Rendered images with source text

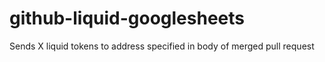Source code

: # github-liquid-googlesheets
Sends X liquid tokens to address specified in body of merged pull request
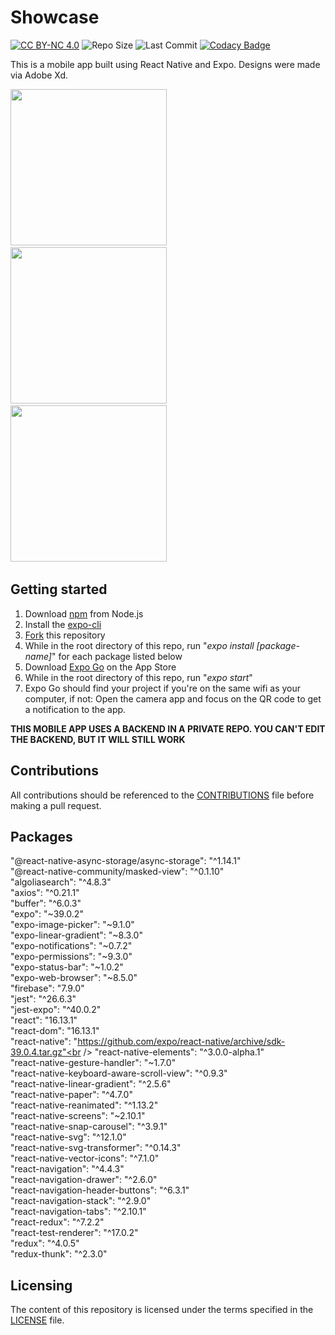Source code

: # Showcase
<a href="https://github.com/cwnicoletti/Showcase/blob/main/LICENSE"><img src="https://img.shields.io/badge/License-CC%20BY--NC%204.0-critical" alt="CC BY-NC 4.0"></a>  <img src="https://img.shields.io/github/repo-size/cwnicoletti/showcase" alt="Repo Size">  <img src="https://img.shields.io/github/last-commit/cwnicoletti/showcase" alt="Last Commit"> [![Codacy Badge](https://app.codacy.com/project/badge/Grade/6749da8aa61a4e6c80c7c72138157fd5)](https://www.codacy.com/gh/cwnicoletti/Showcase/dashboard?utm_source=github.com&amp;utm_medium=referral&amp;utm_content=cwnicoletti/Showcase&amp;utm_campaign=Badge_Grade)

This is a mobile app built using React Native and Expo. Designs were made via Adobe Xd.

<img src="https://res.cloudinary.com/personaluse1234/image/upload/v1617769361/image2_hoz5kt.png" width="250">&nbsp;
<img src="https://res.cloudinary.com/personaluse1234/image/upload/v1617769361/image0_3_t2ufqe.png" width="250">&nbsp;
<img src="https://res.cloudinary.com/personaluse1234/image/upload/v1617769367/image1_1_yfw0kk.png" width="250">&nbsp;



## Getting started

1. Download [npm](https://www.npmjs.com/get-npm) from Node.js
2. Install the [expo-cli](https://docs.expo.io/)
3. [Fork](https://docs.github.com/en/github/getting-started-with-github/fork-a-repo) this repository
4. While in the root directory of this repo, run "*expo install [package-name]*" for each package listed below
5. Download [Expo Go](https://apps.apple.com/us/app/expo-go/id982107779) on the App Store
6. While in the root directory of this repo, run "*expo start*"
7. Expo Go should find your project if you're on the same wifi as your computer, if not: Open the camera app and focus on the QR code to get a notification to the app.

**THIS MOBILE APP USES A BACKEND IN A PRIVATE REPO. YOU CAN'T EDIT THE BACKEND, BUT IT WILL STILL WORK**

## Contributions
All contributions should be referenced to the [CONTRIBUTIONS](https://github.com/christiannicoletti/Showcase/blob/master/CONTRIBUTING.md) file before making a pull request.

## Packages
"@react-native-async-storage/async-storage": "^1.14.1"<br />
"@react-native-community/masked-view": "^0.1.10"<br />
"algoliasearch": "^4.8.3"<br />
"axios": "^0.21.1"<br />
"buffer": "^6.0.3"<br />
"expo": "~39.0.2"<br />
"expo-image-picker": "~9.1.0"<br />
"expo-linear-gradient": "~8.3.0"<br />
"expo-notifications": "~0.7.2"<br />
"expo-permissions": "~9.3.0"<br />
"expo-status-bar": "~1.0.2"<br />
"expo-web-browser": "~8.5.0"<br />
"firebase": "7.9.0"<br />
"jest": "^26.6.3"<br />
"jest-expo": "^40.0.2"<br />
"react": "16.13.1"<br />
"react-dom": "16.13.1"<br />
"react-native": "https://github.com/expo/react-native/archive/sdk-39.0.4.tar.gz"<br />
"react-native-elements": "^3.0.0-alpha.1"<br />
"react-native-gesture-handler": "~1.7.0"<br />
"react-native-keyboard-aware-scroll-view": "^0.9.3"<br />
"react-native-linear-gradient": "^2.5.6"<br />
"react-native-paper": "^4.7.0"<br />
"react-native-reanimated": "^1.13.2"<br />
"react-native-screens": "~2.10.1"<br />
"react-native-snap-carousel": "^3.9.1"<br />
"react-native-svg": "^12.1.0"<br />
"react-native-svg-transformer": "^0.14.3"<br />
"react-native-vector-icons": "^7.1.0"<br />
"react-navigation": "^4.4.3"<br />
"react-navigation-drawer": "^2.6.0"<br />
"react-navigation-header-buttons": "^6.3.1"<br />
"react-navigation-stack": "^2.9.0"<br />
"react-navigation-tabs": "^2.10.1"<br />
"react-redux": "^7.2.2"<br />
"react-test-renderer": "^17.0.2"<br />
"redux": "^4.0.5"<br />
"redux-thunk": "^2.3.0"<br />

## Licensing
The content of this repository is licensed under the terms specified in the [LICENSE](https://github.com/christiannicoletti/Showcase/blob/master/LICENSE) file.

→ **Work task**:
Restate the records in full and word for word, but keep the pictures out.

→ **Task answer**:
Source code

: # github-liquid-googlesheets
Sends X liquid tokens to address specified in body of merged pull request
Source code

: # Showcase
<a href="https://github.com/cwnicoletti/Showcase/blob/main/LICENSE"><img src="https://img.shields.io/badge/License-CC%20BY--NC%204.0-critical" alt="CC BY-NC 4.0"></a>  <img src="https://img.shields.io/github/repo-size/cwnicoletti/showcase" alt="Repo Size">  <img src="https://img.shields.io/github/last-commit/cwnicoletti/showcase" alt="Last Commit"> [![Codacy Badge](https://app.codacy.com/project/badge/Grade/6749da8aa61a4e6c80c7c72138157fd5)](https://www.codacy.com/gh/cwnicoletti/Showcase/dashboard?utm_source=github.com&amp;utm_medium=referral&amp;utm_content=cwnicoletti/Showcase&amp;utm_campaign=Badge_Grade)

This is a mobile app built using React Native and Expo. Designs were made via Adobe Xd.

<img src="https://res.cloudinary.com/personaluse1234/image/upload/v1617769361/image2_hoz5kt.png" width="250">&nbsp;
<img src="https://res.cloudinary.com/personaluse1234/image/upload/v1617769361/image0_3_t2ufqe.png" width="250">&nbsp;
<img src="https://res.cloudinary.com/personaluse1234/image/upload/v1617769367/image1_1_yfw0kk.png" width="250">&nbsp;



## Getting started

1. Download [npm](https://www.npmjs.com/get-npm) from Node.js
2. Install the [expo-cli](https://docs.expo.io/)
3. [Fork](https://docs.github.com/en/github/getting-started-with-github/fork-a-repo) this repository
4. While in the root directory of this repo, run "*expo install [package-name]*" for each package listed below
5. Download [Expo Go](https://apps.apple.com/us/app/expo-go/id982107779) on the App Store
6. While in the root directory of this repo, run "*expo start*"
7. Expo Go should find your project if you're on the same wifi as your computer, if not: Open the camera app and focus on the QR code to get a notification to the app.

**THIS MOBILE APP USES A BACKEND IN A PRIVATE REPO. YOU CAN'T EDIT THE BACKEND, BUT IT WILL STILL WORK**

## Contributions
All contributions should be referenced to the [CONTRIBUTIONS](https://github.com/christiannicoletti/Showcase/blob/master/CONTRIBUTING.md) file before making a pull request.

## Packages
"@react-native-async-storage/async-storage": "^1.14.1"<br />
"@react-native-community/masked-view": "^0.1.10"<br />
"algoliasearch": "^4.8.3"<br />
"axios": "^0.21.1"<br />
"buffer": "^6.0.3"<br />
"expo": "~39.0.2"<br />
"expo-image-picker": "~9.1.0"<br />
"expo-linear-gradient": "~8.3.0"<br />
"expo-notifications": "~0.7.2"<br />
"expo-permissions": "~9.3.0"<br />
"expo-status-bar": "~1.0.2"<br />
"expo-web-browser": "~8.5.0"<br />
"firebase": "7.9.0"<br />
"jest": "^26.6.3"<br />
"jest-expo": "^40.0.2"<br />
"react": "16.13.1"<br />
"react-dom": "16.13.1"<br />
"react-native": "https://github.com/expo/react-native/archive/sdk-39.0.4.tar.gz"<br />
"react-native-elements": "^3.0.0-alpha.1"<br />
"react-native-gesture-handler": "~1.7.0"<br />
"react-native-keyboard-aware-scroll-view": "^0.9.3"<br />
"react-native-linear-gradient": "^2.5.6"<br />
"react-native-paper": "^4.7.0"<br />
"react-native-reanimated": "^1.13.2"<br />
"react-native-screens": "~2.10.1"<br />
"react-native-snap-carousel": "^3.9.1"<br />
"react-native-svg": "^12.1.0"<br />
"react-native-svg-transformer": "^0.14.3"<br />
"react-native-vector-icons": "^7.1.0"<br />
"react-navigation": "^4.4.3"<br />
"react-navigation-drawer": "^2.6.0"<br />
"react-navigation-header-buttons": "^6.3.1"<br />
"react-navigation-stack": "^2.9.0"<br />
"react-navigation-tabs": "^2.10.1"<br />
"react-redux": "^7.2.2"<br />
"react-test-renderer": "^17.0.2"<br />
"redux": "^4.0.5"<br />
"redux-thunk": "^2.3.0"<br />

## Licensing
The content of this repository is licensed under the terms specified in the [LICENSE](https://github.com/christiannicoletti/Showcase/blob/master/LICENSE) file.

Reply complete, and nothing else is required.